Misogynists Are Targeting Sex Workers Online With This Viral Campaign

Sad woman on phone


Profile Picture
The internet is a strange (and slightly disgusting) place. But just when you thought it couldn't get any stranger or more gross, a group of self-proclaimed "gamers" (read: misogynists) have "united" to take down sex workers. How? By reporting them to the IRS. 

Earlier this week, an "influencer" (read: creep) took to his Facebook page to urge his followers to report sex workers to the IRS. 
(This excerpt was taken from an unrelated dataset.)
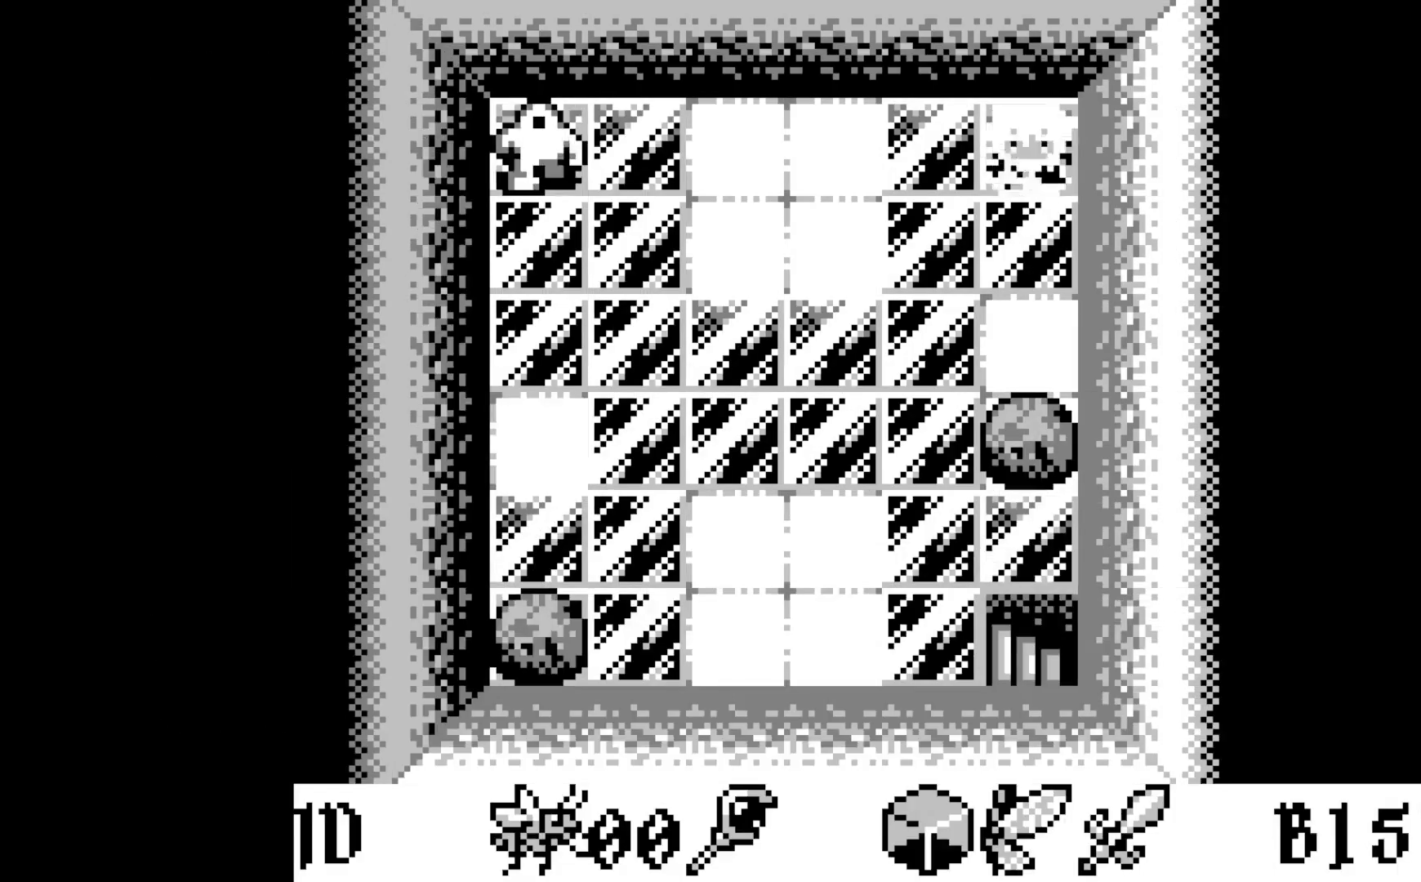
{"buttons": [], "left_stick": "center", "events": []}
Jezebel reports he said that his online horde “Need to get rid of them, or they need to pay taxes if it’s real work." His post launched the now viral #ThotAudit — a campaign by internet trolls to audit sex workers, primarily those who sell photos or videos online. 
"GAMERS UNITE!!!," he wrote on Snapchat. 
Another Twitter-famous (read: infamous) misogynist wrote of the campaign: “Men are aggressively organizing to report all thots. I don’t blame them: these girls are getting a free ride via... a broken sexual marketplace that is rigged in the favor of females.”
Men are allegedly requesting "services" from workers, then using that communication to report them to the government. However, only one instance of this happening has been recorded on Twitter. 
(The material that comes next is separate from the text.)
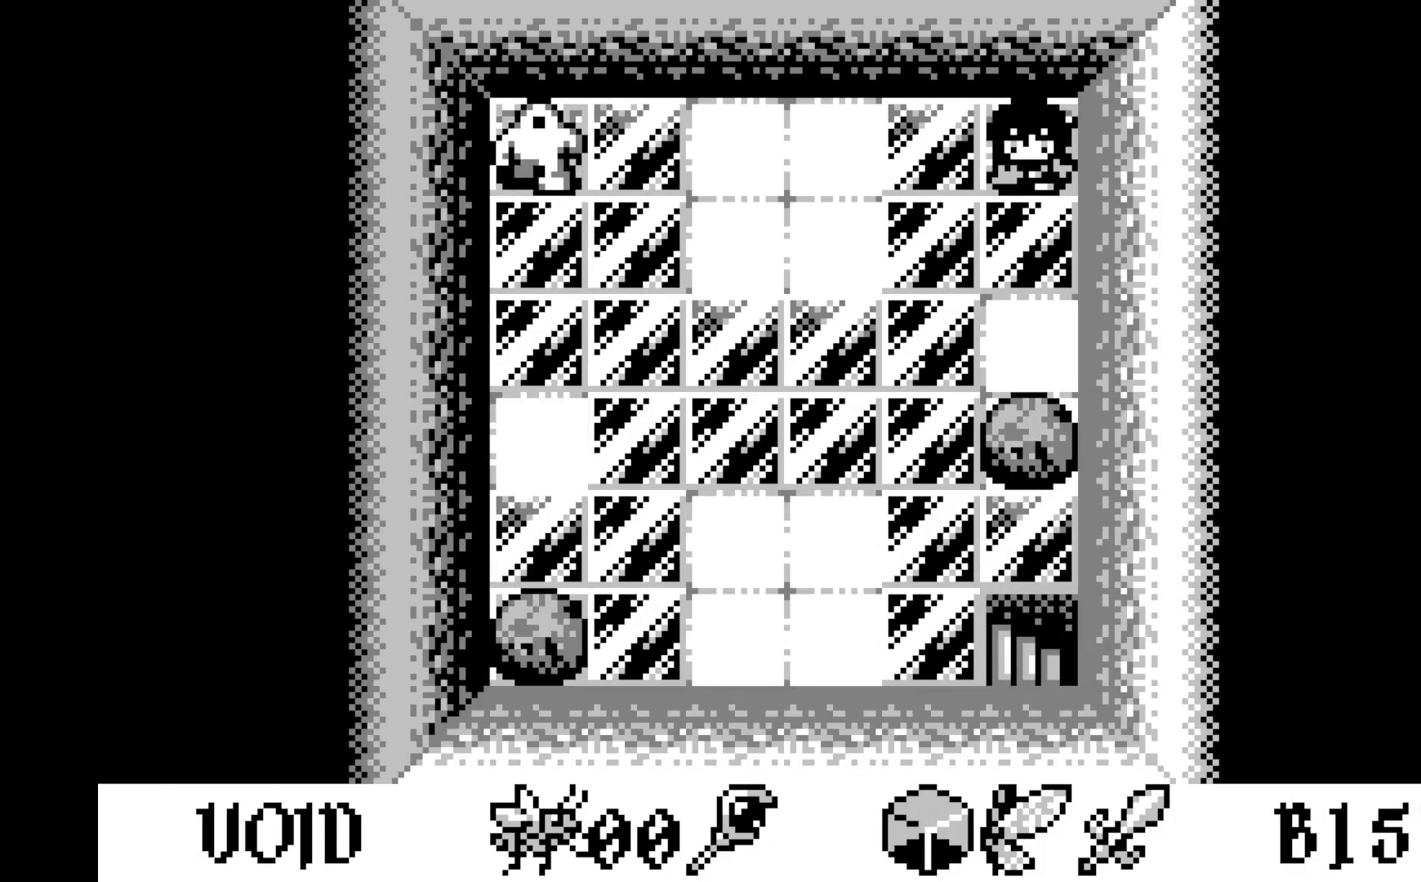
{"buttons": [], "left_stick": "center", "events": []}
Most sex workers aren't nervous about the audit because they, well, pay taxes. 

Sex workers across the internet came forward to say they're quite knowledgable about their tax responsibilities, and that they abide by tax law.
"Oh my god get over yourselves, sex workers already pay our taxes," said writer and adult actress Lorelei Lee on Twitter.
"It’s just a new retread of the ‘criminal sluts’ male fantasy of sex work: that we’re all ‘loose women’ who are too lazy to do ‘real work’ and make a killing without paying taxes,” writer and sex worker Maggie McNeill said to Jezebel.

But this phenomenon is indicative of something seriously scary — for everyone.

While sex workers may not need to be fearful of audits, there is a reason to fear doxxing (the searching for and publishing of private or identifying information about a particular individual on the Internet) and stalking from these perpetrators. This is violence sex workers frequently encounter due to societal perceptions of their work, just on a grander level. 
Even if you don't agree with sex work, this misogynistic rhetoric reveals a deep hatred for women's autonomy, female sexuality, and female economic empowerment. It's a deep hatred popular enough to feed a viral thread. And other women are directly in its line of fire.